CA Paris, 4e ch. A, 11 mai 1994, n° 92-011843

PARIS

Arrêt

PARTIES

Demandeur :

American Institute of Physics (Association), American Physical Society, Barschall(Association)

Défendeur :

Gordon and Breach Science Publishers Inc. (Sté), Gordon and Breach Science Publishers (SA), Overseas Publishers Association BV (Sté), Harwood Academic Publishers GmbH (Sté), STBS ltd (Sté)

COMPOSITION DE LA JURIDICTION

Président :

M. Gouge

Conseillers :

Mme Mandel, M. Brunet

Avocats :

Mes Gaillot, Dellecker

TGI Paris, 3e ch., 1re sect., du 27 nov.…

27 novembre 1991

Dans des circonstances suffisamment exposées par les premiers juges les sociétés Gordon and Breach Science Publishers, de New-York, Londres et Montreux, Harwood Academic Publishers, STBS et Overseas Publishers Association, ci-après le Groupe Gordon, se plaignant d'agissements de concurrence déloyale, dénigrement, publicité comparative illicite, dont il se disait victime à la suite de la publication d'articles dont M. Barschall est l'auteur dans les revues " Physics Today " et " Bulletin of the American Physical Society " éditées par l'American Institute of Physics et l'American Physical Society, ci-après le Groupe AIP-APS et de l'envoi de " tirés à part " de ces articles, avait attrait ce dernier devant le Tribunal de grande Instance de Paris afin d'obtenir réparation pour le préjudice qu'il disait avoir subi. Le Groupe AIPS-APS avait opposé une exception d'incompétence territoriale et subsidiairement conclu au mal fondé de la demande.

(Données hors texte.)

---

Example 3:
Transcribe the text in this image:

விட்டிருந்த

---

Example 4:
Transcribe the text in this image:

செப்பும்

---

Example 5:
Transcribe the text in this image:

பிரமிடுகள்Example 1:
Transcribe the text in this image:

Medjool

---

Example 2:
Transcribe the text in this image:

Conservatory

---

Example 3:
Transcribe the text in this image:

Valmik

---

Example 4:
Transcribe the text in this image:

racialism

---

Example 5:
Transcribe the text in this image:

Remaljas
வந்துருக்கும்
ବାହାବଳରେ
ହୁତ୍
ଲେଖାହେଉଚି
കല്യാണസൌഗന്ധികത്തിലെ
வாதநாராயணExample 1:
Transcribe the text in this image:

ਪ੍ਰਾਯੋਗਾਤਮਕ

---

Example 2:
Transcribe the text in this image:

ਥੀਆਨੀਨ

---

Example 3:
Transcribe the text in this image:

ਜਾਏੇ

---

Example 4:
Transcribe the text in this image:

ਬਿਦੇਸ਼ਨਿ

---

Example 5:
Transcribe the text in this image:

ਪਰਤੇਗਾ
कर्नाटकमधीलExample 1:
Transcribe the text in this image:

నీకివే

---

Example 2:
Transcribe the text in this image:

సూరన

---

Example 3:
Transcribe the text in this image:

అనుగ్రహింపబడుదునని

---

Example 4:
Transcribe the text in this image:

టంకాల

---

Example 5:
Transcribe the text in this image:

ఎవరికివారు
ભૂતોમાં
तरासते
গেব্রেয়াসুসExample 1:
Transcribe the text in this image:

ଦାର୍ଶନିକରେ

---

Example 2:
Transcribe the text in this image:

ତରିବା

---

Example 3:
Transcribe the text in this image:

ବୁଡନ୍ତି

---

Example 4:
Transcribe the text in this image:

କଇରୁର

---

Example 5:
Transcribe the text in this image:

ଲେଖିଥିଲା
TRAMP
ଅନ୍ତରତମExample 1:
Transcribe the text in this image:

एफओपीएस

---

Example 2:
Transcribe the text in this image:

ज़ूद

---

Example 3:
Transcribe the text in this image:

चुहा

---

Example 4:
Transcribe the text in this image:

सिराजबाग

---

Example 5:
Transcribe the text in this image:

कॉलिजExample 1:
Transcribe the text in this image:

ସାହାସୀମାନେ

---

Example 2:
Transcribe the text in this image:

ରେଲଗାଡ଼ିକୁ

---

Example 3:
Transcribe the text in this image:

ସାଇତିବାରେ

Par un premier jugement du 12 décembre 1990 la 3e chambre 1re section du tribunal s'est déclarée compétente et faute de contredit dans le délai, a par un deuxième jugement du 27 novembre 1991, statuant sur le fond, jugement auquel il sera renvoyé pour un exposé plus complet des faits moyens et prétentions antérieurs, reconnu l'existence à l'encontre du Groupe AIP-APS de faits de concurrence déloyale par publicité comparative illicite et ordonné, à titre de réparation, la publication du dispositif du jugement dans le corps des plus prochains numéros devant être diffusés en France des revues Physics Today et Bulletin of the American Physical Society sous astreinte de 200 F par abonné français, autorisé le Groupe Gordon à publier le jugement in extenso ou par extraits dans les périodiques de ce groupe cités dans les articles incriminés, aux frais des défendeurs, dans la limite de 50 000 F, condamné les défendeurs in solidum à payer 10 000 F au titre de l'article 700 du nouveau Code de Procédure Civile et les dépens, toutes autres demandes étant rejetées.

Le Groupe AIP-APS a relevé appel par déclaration du 4 mai 1992 et saisi la cour, le 5 juin 1992.

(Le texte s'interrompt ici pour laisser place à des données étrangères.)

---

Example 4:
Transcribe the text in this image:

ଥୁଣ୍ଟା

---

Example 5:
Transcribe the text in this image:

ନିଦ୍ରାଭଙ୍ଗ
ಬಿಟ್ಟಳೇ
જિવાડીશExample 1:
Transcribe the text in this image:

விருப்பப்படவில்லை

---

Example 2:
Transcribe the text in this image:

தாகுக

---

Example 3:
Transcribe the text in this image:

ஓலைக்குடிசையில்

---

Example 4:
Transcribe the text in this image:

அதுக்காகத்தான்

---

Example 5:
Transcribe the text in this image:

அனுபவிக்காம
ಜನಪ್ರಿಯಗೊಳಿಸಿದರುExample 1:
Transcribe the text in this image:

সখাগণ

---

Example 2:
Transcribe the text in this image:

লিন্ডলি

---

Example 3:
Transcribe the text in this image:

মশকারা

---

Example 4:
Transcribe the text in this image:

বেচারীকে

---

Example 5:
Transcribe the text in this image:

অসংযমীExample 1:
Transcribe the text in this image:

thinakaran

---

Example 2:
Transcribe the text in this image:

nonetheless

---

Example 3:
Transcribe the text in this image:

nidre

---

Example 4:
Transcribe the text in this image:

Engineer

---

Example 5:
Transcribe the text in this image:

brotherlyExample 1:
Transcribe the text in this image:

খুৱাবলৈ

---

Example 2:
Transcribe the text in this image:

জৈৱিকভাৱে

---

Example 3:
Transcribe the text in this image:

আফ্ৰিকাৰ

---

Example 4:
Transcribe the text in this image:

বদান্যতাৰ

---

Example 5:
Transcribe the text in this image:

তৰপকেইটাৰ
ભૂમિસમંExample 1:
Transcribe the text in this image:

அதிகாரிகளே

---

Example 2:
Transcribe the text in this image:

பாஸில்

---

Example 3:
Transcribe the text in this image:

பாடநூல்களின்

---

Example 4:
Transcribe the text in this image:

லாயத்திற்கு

Les parties ayant longuement conclu à plusieurs reprises, il leur a été demandé, par Madame le Conseiller chargé de la mise en état, de signifier, en application de l'article 954 alinéa 2 du nouveau Code de Procédure Civile des conclusions récapitulatives, ce qu'elles ont fait le 7 mars 1994. Toutefois, le Groupe AIP-APS a, le jour de l'ordonnance de clôture mis aux débats sous forme d'annexe à des conclusions demandant l'adjudication du bénéfice de ses écritures antérieures une attestation et sa traduction.

Il appartient dès lors à la cour, en application de l'article 455 du nouveau Code de Procédure Civile, d'exposer succinctement les prétentions des parties, les moyens n'étant repris qu'en fonction et au fur et à mesure de la discussion.

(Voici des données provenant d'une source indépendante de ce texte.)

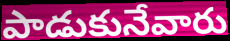
పాడుకునేవారుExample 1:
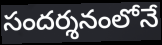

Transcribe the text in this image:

సందర్శనంలోనే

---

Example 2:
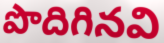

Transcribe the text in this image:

పొదిగినవి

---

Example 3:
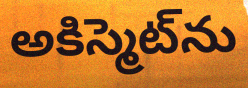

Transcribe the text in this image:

అకిస్మెట్‌ను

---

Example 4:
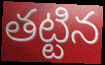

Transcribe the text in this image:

తట్టిన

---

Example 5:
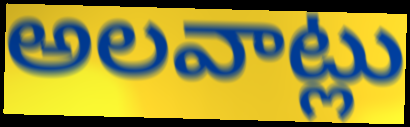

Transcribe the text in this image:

అలవాట్లు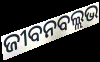
ଜୀବନବଲ୍ଲଭ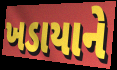
ખડાયાને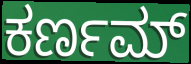
ಕರ್ಣಮ್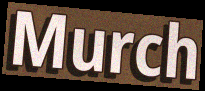
MurchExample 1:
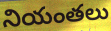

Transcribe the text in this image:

నియంతలు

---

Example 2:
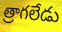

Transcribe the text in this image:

త్రాగలేడు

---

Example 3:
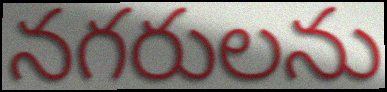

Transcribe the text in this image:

నగరులను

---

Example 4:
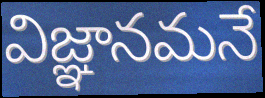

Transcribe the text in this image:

విజ్ఞానమనే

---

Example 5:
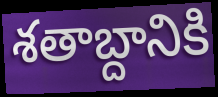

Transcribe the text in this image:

శతాబ్దానికిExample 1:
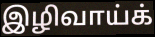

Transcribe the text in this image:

இழிவாய்க்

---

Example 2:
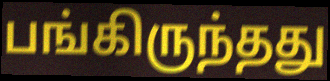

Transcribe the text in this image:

பங்கிருந்தது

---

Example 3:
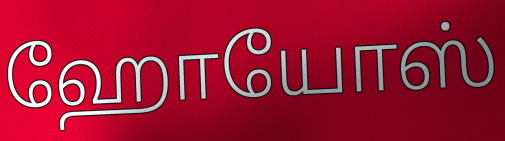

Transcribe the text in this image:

ஹோயோஸ்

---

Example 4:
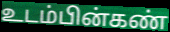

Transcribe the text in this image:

உடம்பின்கண்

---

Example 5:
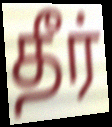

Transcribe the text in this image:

தீர்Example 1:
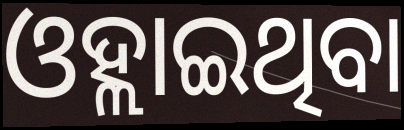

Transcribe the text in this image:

ଓହ୍ଲାଇଥିବା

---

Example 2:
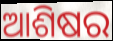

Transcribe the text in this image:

ଆଶିଷର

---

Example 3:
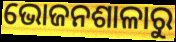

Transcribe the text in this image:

ଭୋଜନଶାଳାରୁ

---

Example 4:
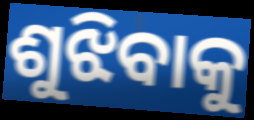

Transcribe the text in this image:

ଶୁଝିବାକୁ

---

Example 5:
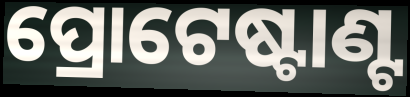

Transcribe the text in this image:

ପ୍ରୋଟେଷ୍ଟାଣ୍ଟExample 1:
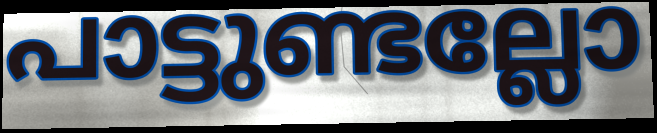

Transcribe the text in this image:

പാട്ടുണ്ടല്ലോ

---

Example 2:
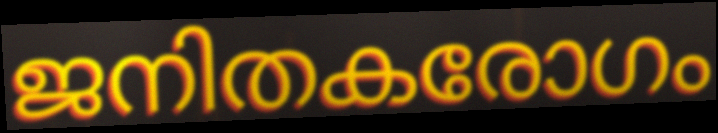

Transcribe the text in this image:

ജനിതകരോഗം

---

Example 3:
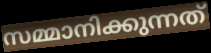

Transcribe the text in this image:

സമ്മാനിക്കുന്നത്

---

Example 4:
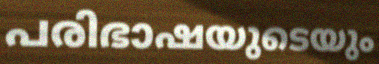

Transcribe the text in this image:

പരിഭാഷയുടെയും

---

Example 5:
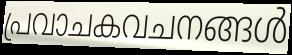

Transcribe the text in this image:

പ്രവാചകവചനങ്ങൾ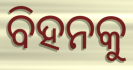
ବିହନକୁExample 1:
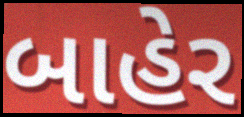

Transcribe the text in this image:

બાહેર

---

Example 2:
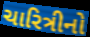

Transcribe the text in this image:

ચારિત્રીનો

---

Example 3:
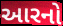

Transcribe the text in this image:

આરનો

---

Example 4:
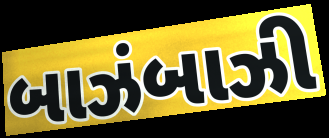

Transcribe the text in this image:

બાઝંબાઝી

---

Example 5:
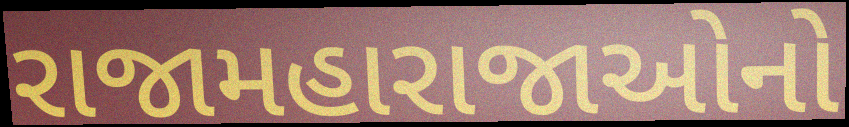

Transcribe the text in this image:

રાજામહારાજાઓનો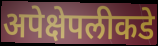
अपेक्षेपलीकडे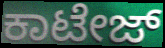
ಕಾಟೇಜ್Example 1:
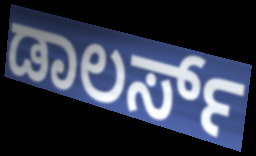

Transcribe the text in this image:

ಡಾಲರ್ಸ್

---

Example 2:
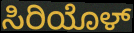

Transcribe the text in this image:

ಸಿರಿಯೊಳ್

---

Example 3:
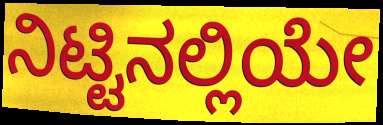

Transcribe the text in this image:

ನಿಟ್ಟಿನಲ್ಲಿಯೇ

Le Groupe AIP-APS demande à la cour :

- de surseoir à statuer jusqu'à la décision définitive des juridictions américaines sur l'action introduite par le Groupe Gordon contre le Groupe AIP-APS le 23 septembre 1993 devant la United States District Court : Southern District of New-York ;

- subsidiairement d'infirmer le jugement et de débouter le Groupe Gordon de toutes ses prétentions,

- " infiniment subsidiairement " de limiter les publications tant dans les revues du Groupe AIP-APS que dans celles du Groupe Gordon (par encart détachable pour les premières) aux seuls exemplaires diffusés en France,

- en tout état de cause de condamner solidairement les membres du Groupe Gordon à payer la somme de 150 000 F au titre de l'article 700 du nouveau Code de procédure civile et tous les dépens.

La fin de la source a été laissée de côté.